«Feine Kunststücke» Thomans Meyer, züri-tip, TA, 18-8-1995
Eine ungewöhnliche Konzertreihe führen die beiden Pianisten Claudia
Rüegg und Tomas Bächli im Kino Morgental durch: Sie stellen Klaviermusik
neben Kurzfilme von Richard Serra und Peter Liechti - ein besonderer «Zeitvertreib».
Hände auf Leinwand und Tasten
Diesmal setzen sie Klaviermusik neben Kurzfilme von Richard Serra und Peter Liechti.

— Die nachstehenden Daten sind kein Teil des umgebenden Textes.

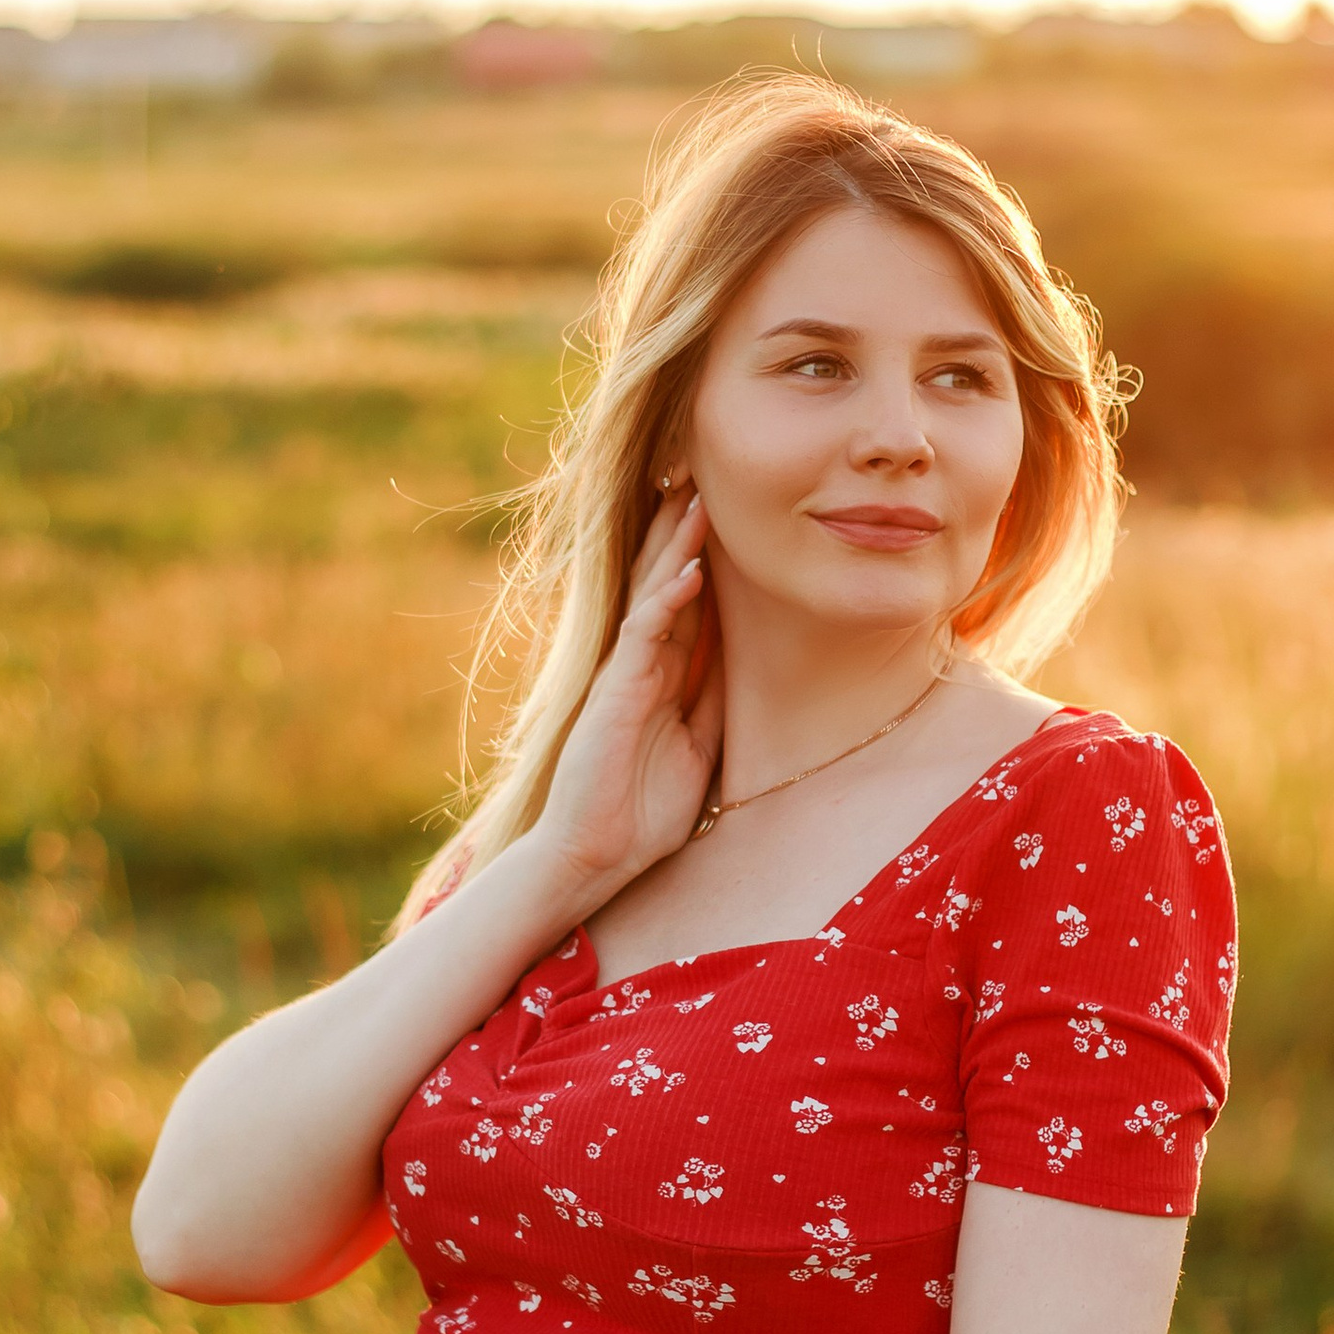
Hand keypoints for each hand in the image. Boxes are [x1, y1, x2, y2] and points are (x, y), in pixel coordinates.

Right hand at [529, 484, 723, 900]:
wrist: (596, 855)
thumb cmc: (641, 813)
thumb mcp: (697, 752)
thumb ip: (710, 706)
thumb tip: (737, 670)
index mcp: (661, 677)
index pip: (687, 604)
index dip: (703, 560)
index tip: (728, 517)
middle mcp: (641, 664)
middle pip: (664, 582)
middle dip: (682, 532)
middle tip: (701, 478)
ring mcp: (625, 672)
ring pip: (652, 593)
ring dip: (676, 546)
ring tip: (695, 498)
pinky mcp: (614, 688)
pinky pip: (644, 632)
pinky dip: (667, 599)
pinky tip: (689, 571)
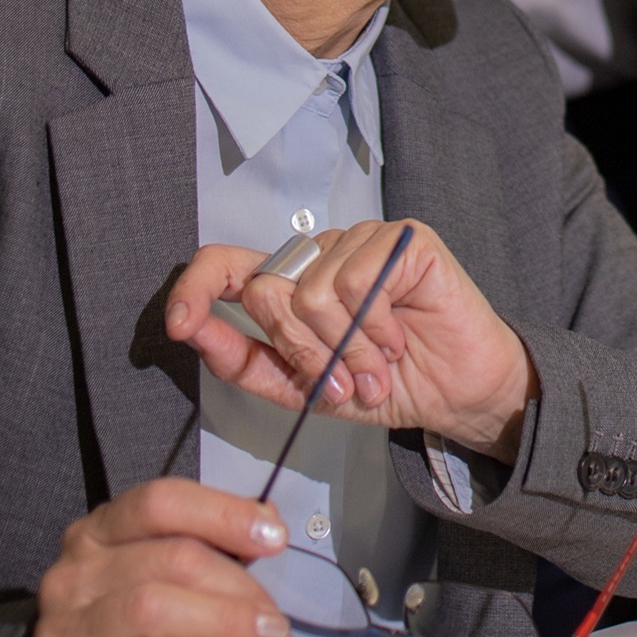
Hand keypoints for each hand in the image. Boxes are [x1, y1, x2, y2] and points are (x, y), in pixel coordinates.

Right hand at [33, 477, 288, 636]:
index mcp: (99, 532)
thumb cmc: (124, 626)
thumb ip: (207, 545)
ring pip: (153, 607)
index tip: (274, 536)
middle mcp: (75, 571)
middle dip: (239, 585)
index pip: (161, 501)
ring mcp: (68, 623)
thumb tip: (268, 519)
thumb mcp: (160, 578)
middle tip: (276, 616)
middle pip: (172, 556)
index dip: (224, 513)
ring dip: (226, 621)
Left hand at [166, 219, 539, 459]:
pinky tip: (396, 340)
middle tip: (342, 382)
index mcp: (293, 283)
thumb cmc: (389, 385)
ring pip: (311, 292)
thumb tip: (192, 329)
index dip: (195, 287)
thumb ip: (245, 360)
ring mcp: (364, 241)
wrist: (458, 396)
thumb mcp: (301, 388)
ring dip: (346, 351)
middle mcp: (324, 254)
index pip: (226, 263)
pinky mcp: (403, 240)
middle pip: (268, 290)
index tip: (178, 322)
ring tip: (375, 370)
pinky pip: (358, 283)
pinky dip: (375, 330)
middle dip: (302, 352)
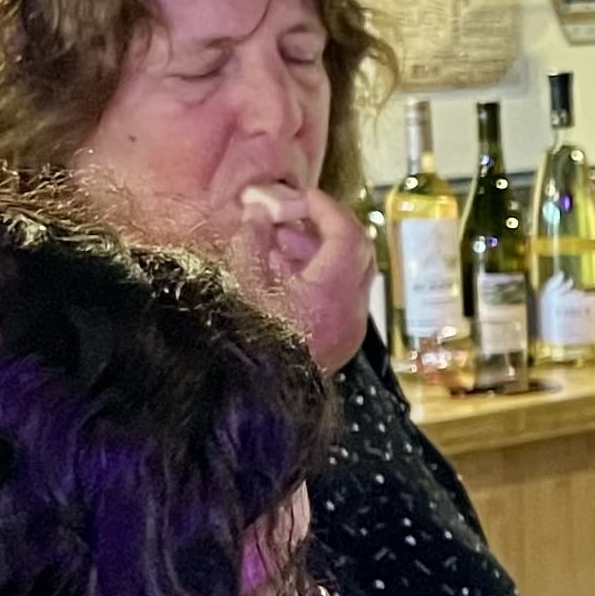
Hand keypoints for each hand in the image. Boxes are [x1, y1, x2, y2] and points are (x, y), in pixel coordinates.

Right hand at [233, 184, 377, 372]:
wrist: (244, 399)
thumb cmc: (241, 341)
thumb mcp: (238, 281)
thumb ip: (252, 239)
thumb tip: (258, 213)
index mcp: (332, 294)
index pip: (347, 235)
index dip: (325, 208)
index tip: (301, 196)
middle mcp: (351, 313)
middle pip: (356, 253)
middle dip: (323, 229)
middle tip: (289, 219)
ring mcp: (348, 332)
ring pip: (348, 277)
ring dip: (317, 255)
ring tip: (275, 247)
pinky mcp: (338, 346)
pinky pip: (339, 301)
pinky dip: (318, 280)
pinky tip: (281, 277)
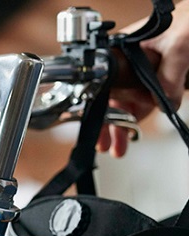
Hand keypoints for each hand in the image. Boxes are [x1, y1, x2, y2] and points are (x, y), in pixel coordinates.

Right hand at [98, 1, 188, 156]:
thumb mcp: (179, 47)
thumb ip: (169, 75)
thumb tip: (165, 102)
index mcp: (124, 49)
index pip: (104, 80)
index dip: (98, 104)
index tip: (98, 123)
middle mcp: (130, 62)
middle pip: (112, 97)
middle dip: (108, 123)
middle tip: (105, 143)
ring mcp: (144, 72)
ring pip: (127, 104)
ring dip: (121, 126)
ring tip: (117, 146)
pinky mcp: (159, 79)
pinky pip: (146, 103)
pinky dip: (138, 119)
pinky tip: (134, 132)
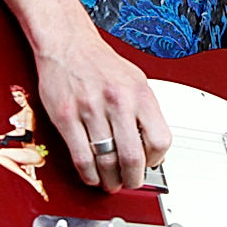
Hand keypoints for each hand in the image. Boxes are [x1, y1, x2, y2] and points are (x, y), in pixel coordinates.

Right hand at [33, 30, 169, 192]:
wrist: (68, 44)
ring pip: (106, 161)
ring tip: (111, 183)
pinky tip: (92, 176)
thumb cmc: (102, 64)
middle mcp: (118, 101)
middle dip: (133, 178)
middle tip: (130, 183)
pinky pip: (81, 157)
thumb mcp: (136, 81)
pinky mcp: (67, 117)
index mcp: (140, 93)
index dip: (156, 159)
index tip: (150, 164)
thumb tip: (153, 146)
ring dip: (110, 180)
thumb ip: (145, 112)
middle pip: (133, 156)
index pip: (160, 140)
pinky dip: (88, 174)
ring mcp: (91, 110)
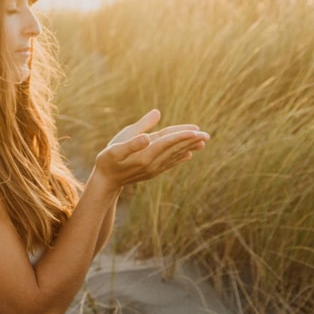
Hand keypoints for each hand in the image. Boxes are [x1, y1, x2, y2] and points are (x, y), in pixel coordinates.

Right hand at [94, 108, 209, 189]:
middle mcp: (153, 164)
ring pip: (175, 156)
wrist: (105, 182)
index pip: (168, 143)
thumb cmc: (107, 160)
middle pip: (175, 149)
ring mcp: (154, 169)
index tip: (196, 131)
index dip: (182, 136)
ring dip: (189, 148)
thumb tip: (147, 135)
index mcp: (145, 156)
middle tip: (207, 135)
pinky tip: (188, 155)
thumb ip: (133, 140)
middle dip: (191, 141)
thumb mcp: (116, 148)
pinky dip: (180, 158)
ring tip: (203, 142)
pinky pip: (170, 163)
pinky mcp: (153, 171)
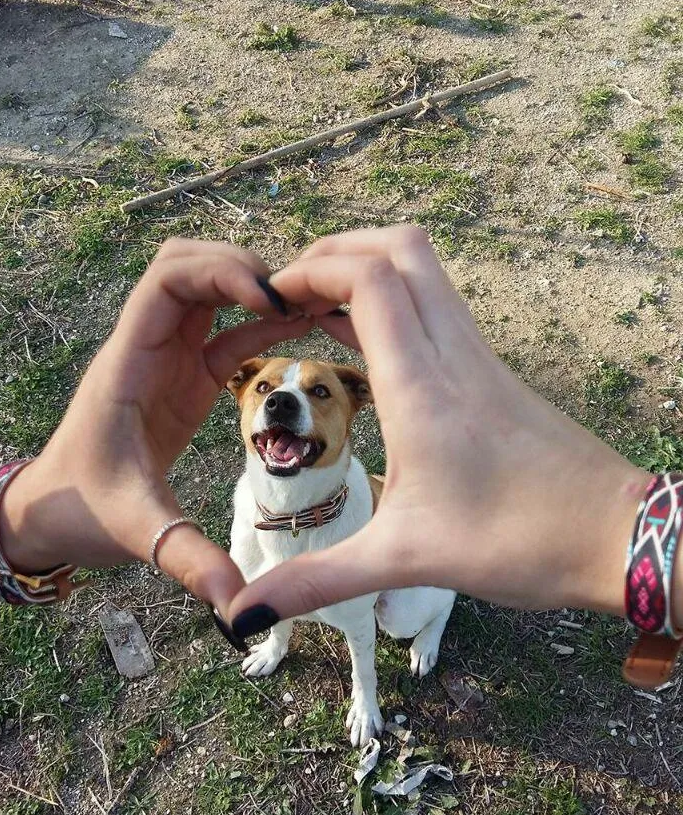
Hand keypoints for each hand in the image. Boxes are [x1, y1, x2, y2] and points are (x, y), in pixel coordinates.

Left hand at [0, 239, 309, 613]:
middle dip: (241, 268)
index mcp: (128, 363)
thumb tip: (238, 608)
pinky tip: (297, 331)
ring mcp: (166, 360)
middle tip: (293, 299)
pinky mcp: (184, 379)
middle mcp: (147, 348)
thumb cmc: (80, 511)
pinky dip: (260, 326)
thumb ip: (188, 558)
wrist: (49, 514)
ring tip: (308, 306)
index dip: (221, 273)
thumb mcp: (137, 530)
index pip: (168, 280)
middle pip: (190, 267)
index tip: (269, 300)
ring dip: (253, 290)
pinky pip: (225, 336)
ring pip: (208, 293)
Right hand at [228, 225, 652, 632]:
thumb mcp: (405, 559)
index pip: (370, 279)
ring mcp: (478, 356)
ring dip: (367, 271)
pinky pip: (437, 308)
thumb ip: (318, 579)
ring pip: (423, 270)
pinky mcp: (492, 370)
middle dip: (336, 252)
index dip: (313, 270)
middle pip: (399, 248)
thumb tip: (247, 614)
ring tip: (317, 312)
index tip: (270, 299)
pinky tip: (366, 344)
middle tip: (291, 293)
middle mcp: (453, 353)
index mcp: (423, 387)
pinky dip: (393, 303)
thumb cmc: (518, 542)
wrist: (614, 534)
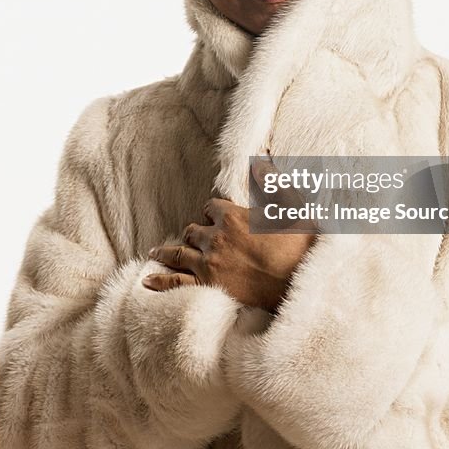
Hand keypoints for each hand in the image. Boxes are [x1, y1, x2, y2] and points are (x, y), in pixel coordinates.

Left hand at [142, 181, 316, 312]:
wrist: (301, 283)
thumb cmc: (300, 246)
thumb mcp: (291, 208)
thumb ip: (273, 184)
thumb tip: (262, 161)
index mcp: (232, 217)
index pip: (211, 207)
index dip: (213, 211)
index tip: (216, 215)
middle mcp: (215, 238)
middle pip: (193, 230)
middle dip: (194, 231)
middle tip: (192, 235)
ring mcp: (209, 264)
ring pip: (179, 253)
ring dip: (167, 251)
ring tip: (156, 251)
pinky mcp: (208, 287)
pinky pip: (176, 282)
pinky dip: (160, 280)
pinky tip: (147, 280)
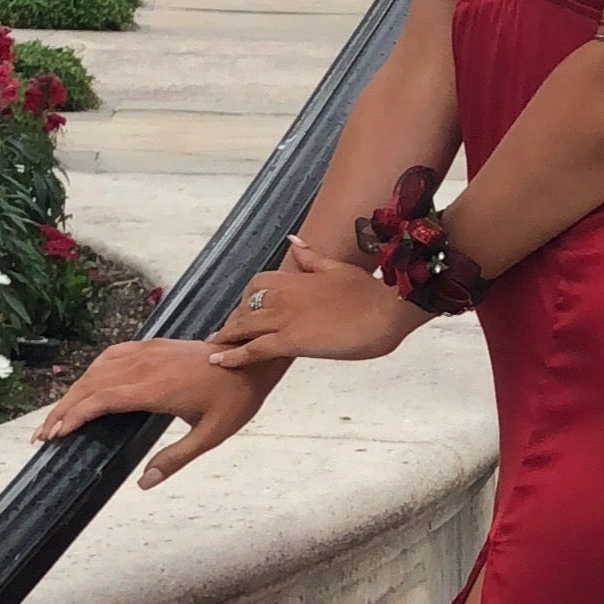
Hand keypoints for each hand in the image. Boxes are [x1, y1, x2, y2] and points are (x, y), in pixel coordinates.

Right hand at [28, 334, 283, 487]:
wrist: (251, 359)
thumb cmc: (234, 398)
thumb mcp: (211, 435)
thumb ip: (176, 458)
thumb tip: (145, 483)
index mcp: (156, 388)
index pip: (102, 399)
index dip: (75, 415)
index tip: (56, 434)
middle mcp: (146, 365)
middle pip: (91, 384)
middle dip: (63, 409)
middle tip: (42, 435)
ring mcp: (148, 352)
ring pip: (98, 369)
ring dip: (74, 391)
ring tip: (57, 416)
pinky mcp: (152, 346)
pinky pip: (112, 355)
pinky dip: (92, 371)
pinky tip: (85, 385)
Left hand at [206, 236, 425, 368]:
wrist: (389, 309)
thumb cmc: (372, 292)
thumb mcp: (339, 268)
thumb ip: (313, 258)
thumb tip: (293, 242)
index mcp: (298, 277)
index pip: (260, 284)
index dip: (249, 298)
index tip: (244, 309)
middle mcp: (286, 295)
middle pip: (247, 305)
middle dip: (235, 319)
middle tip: (224, 334)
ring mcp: (286, 317)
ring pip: (244, 325)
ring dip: (227, 336)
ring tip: (214, 347)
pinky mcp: (292, 340)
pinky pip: (253, 348)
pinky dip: (233, 355)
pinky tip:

Und auch da geht es wieder um Grenzüberschreitungen, denn diese Filme sind
nicht das, was man sich sonst als Handlungsfilm gewohnt ist, sondern inspirieren
sich eher an bildender Kunst. Serra etwa, 1939 in San Francisco geboren, hat sich
vor allem als Plastiker hervorgetan. 1968 filmte er auch. In seinem Kurzfilm «Hand
Catching Lead» sieht man nur die Hand Serras, die Bleistücke fängt
und verfehlt. Die Dauer von «Hands Tied» ist dadurch bestimmt, wie
lange Serra braucht, um seine mit einem Seil zusammengebundenen Hände aus
dem Knoten zu befreien. «Hand Scraping» ist eine Art Choreographie
für zwei Paar Hände, die damit beschäftigt sind, den Boden sorgfältig
von einem Haufen Stahlspäne zu säubern. Philip Glass hatte da übrigens
seine Hände mit im Spiel.
Kaum fünf Minuten dauern diese Filmstücke jeweils, und auch Peter Liechtis
«Tauwetter» mit dem Künstler Roman Signer ist mit acht Minuten
nur unwesentlich länger. Aber gerade durch diese Knappheit eignen sich diese
Filme dafür, in einen Zusammenhang mit Musik zu treten, sind sie doch selber
musikalisch bestimmt. Eine weitere Beziehung ergibt sich durch die Hände.
Mit ihren Händen zaubern Claudia Rüegg und Tomas Bächli Klaviermusik
von Johann Sebastian Bach bis Martin Sigrist aus den Tasten. Komponisten wie Mozart
und Beethoven, Steve Reich und Frederic Rzewski, der jüngst erst wiederentdeckte
Erich Itor Kahn sowie der Zürcher Alfred Zimmerlin sind mit von der Partie.
Die Programme wechseln täglich.
So werden sich spannende, unerwartete Abläufe ergeben, die Augen und Ohren
gleichermassen und wechselweise ansprechen ein «Zeitvertreib», so
der Titel der Veranstaltung besonderer Art. Denn die ausgewählten Kurzfilme
zeigen und sind Zeitvertreibe, freilich nicht in einem oberflächlichen Sinn,
sondern indem Zeit erfahrbar und greifbar gestaltet wird. Das tut auch Musik unablässig.